The steep fall in consumer spending battered fourth-quarter profits at Home Depot and Lowe’s, the world’s two biggest home improvement retailers.
Lowe’s suffered a 60.3 per cent slump in profits to US$162m (£109.4m) in the three months ending January 30. Like-for-like sales dropped 9.9 per cent and total sales fell 3.8 per cent to US$9.98bn (£6.83bn).
In the year to the same date earnings declined 21.9 per cent to US$2.2bn (£1.5bn). Comparable store sales slid 7.2 per cent and total sales were down 0.1 per cent to US$48.2bn (£32.9bn).

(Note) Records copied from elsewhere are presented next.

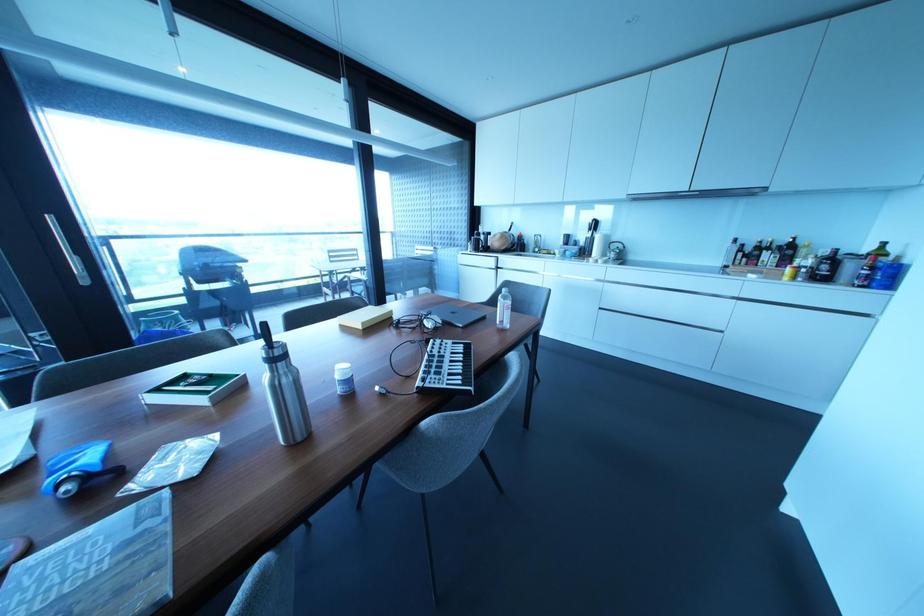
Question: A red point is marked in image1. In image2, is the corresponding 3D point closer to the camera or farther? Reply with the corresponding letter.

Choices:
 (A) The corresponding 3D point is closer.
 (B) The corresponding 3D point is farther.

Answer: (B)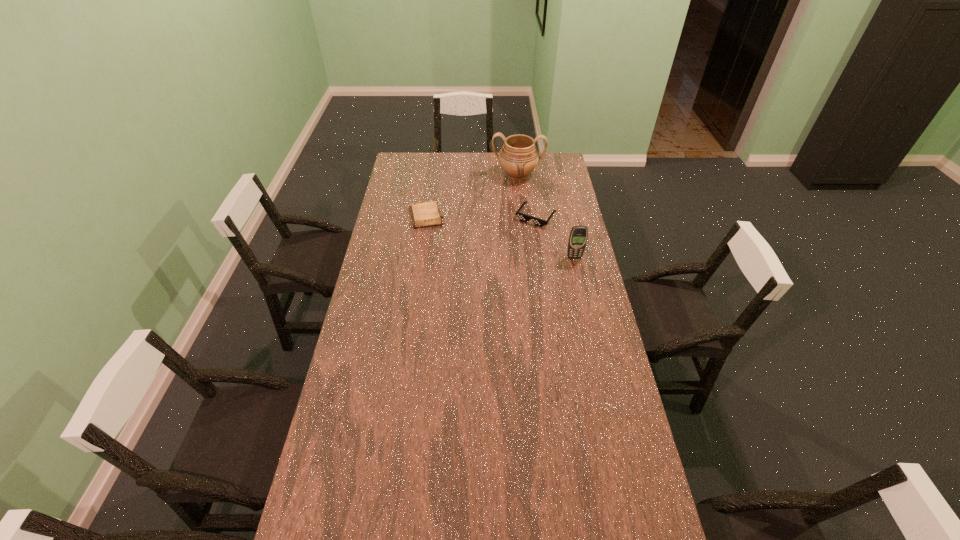
Locate an element on the screen. free space on the desktop that is between the leftmost object and the second tallest object and is positioned on the front-facing side of the farthest object is located at coordinates (512, 240).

However, analysts said Lowe’s performance could be favourable compared with rivals and that it had improved market share. On Tuesday Home Depot, the world’s biggest DIY group, revealed net losses of US$54m (£37.2m) in its fourth quarter compared with profits of US$671m (£462.5m) the
previous year.
Like-for-like sales fell 11.5 per cent. Total sales dropped 17.3 per cent to US$14.6bn (£10bn). The retailer said that last year profits plummeted from US$4.4bn (£3.03bn) to US$2.3bn (£1.58bn).
Edward Whitefield, chairman of consultancy MHE Retail, said: “Lowe’s is performing relatively well. The US housing market has slumped and Lowe’s competition’s profits could be down by as much as 100 per cent. Lowe’s is a good operation and has continued to grow market share, looking at these figures.”
Lowe’s said despite the margin hit, promotional activity had “helped improve the company’s inventory position heading into fiscal 2009”.
Lowe’s chairman and chief executive Robert Niblock said: “Through disciplined expense control we delivered respectable earnings for the quarter and fiscal 2008. We have made significant progress in refining our cost structure during the three-year downturn in our industry and have managed our staffing, both in our stores and in our corporate office, to match the slowing sales environment.”
He added: “While we have a conservative plan for 2009, we continue to look critically at all expenses and have the flexibility to further reduce our expense structure should sales be weaker than expected. In the present environment our goal remains to balance expense control with our commitment to customer service.”